A advogada Thaísi Bauer, representante do Consórcio Trama, explica que as condições em que são colocados os meninos que vão atrás do sonho de se tornar jogador de futebol normalmente não são vistas como escravidão moderna ou tráfico de pessoas, e sim como “parte do jogo”. Thaísi relata, porém, que os jovens passam por diversas violações de direitos, como falta de garantia de alimentação, dormitórios em péssimas condições de higiene e superlotados, abandono da escola e treinos de mais de dez horas por dia.
“Sociologicamente, o futebol é muito importante, não só aqui no Brasil como no mundo todo. E como a gente tem essa divulgação enorme na mídia, dos meninos que vão para fora e conseguem seguir carreira no futebol e ganhar muito dinheiro, a gente tem essa cultura dos meninos abandonarem as escolas e começarem muito cedo no futebol para tentar um lugar ao sol, mas 99% dos meninos que tentam a carreira de futebol não conseguem chegar a um time de sucesso”, ressaltou.

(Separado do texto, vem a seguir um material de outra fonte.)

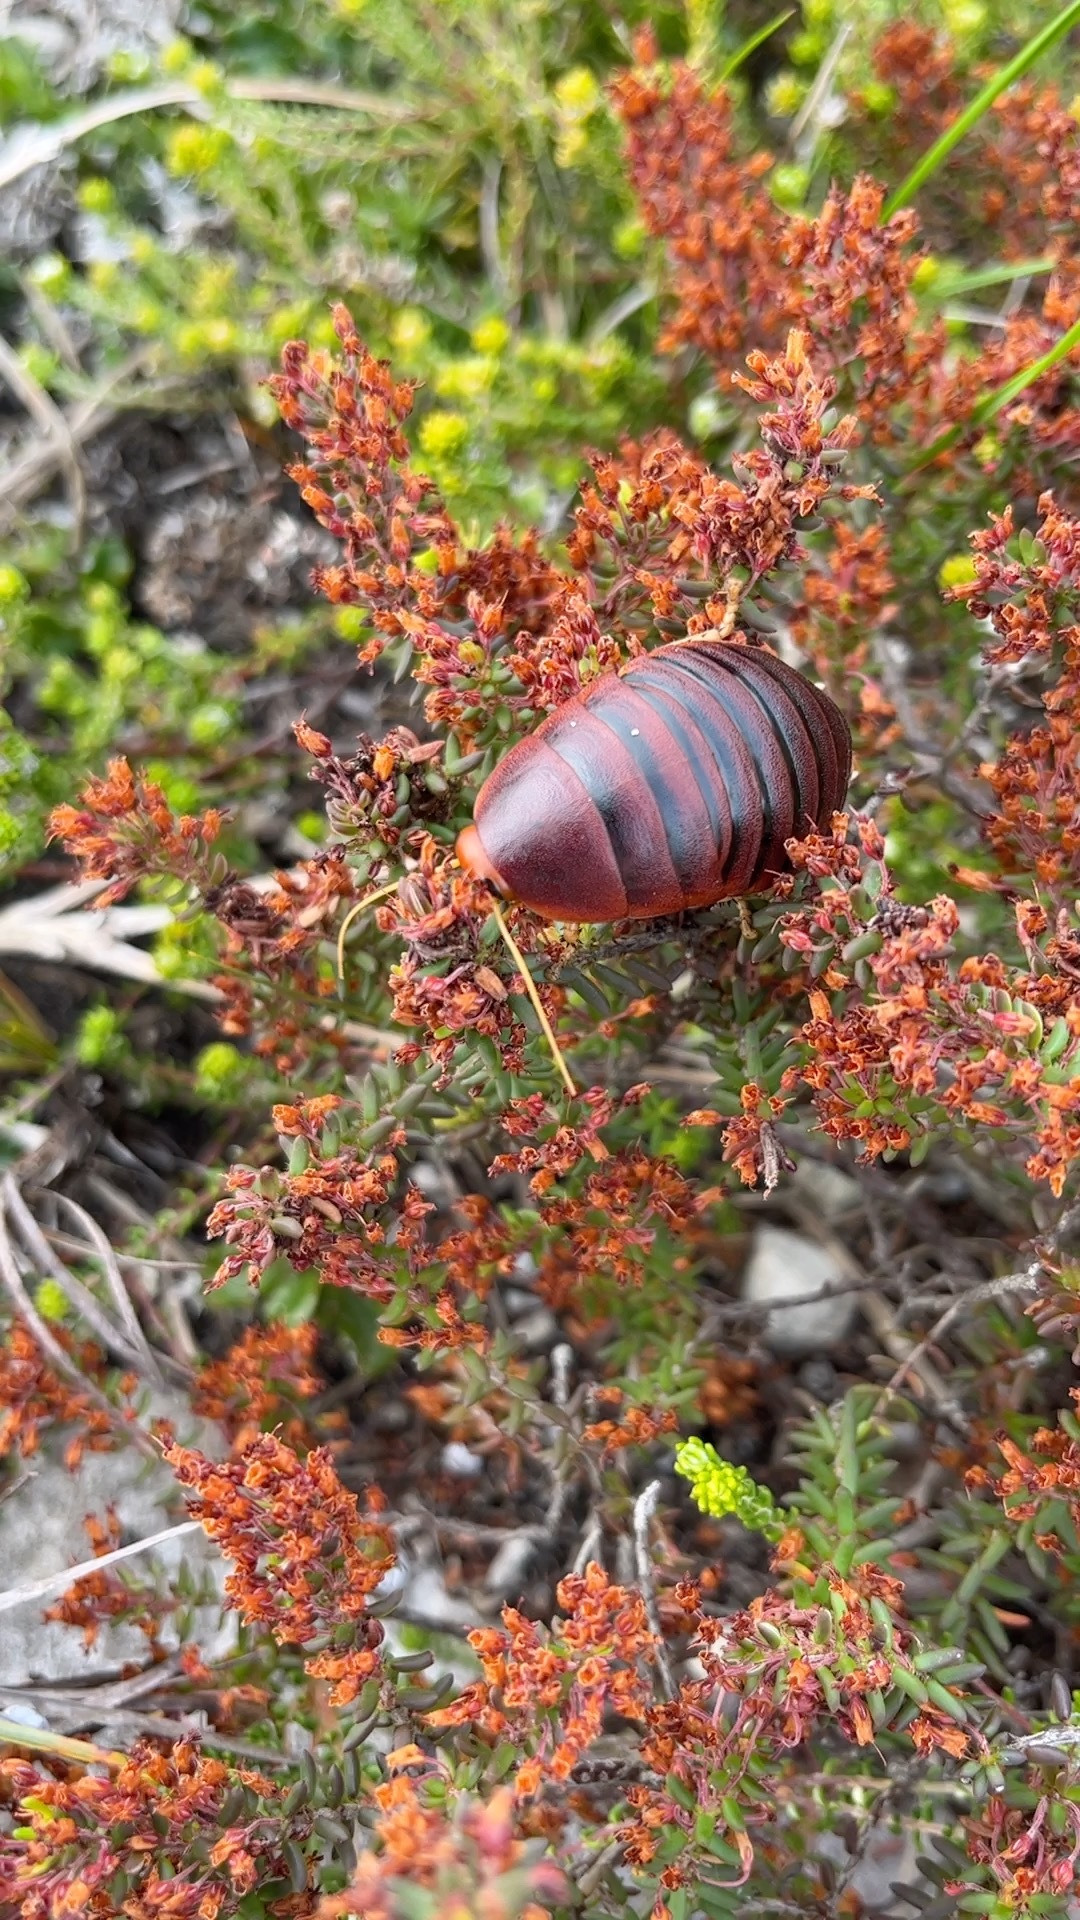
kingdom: Animalia
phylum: Arthropoda
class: Insecta
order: Blattodea
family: Blaberidae
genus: Aptera
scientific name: Aptera fusca
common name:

De acordo com ela, o tráfico interno é muito grande, com os meninos trazidos por “olheiros” do Norte e Nordeste para o Sudeste, onde estão os maiores times. “Vários fatores levam a isso, como as desigualdades sociais, econômicas e cultural, desconhecimento do perigo, falta de informação dos pais, ausência de perspectiva local, o sonho de conquistar o mercado internacional e a possibilidade de melhorar a vida da família. E a mídia só mostra casos de sucesso”, acrescentou.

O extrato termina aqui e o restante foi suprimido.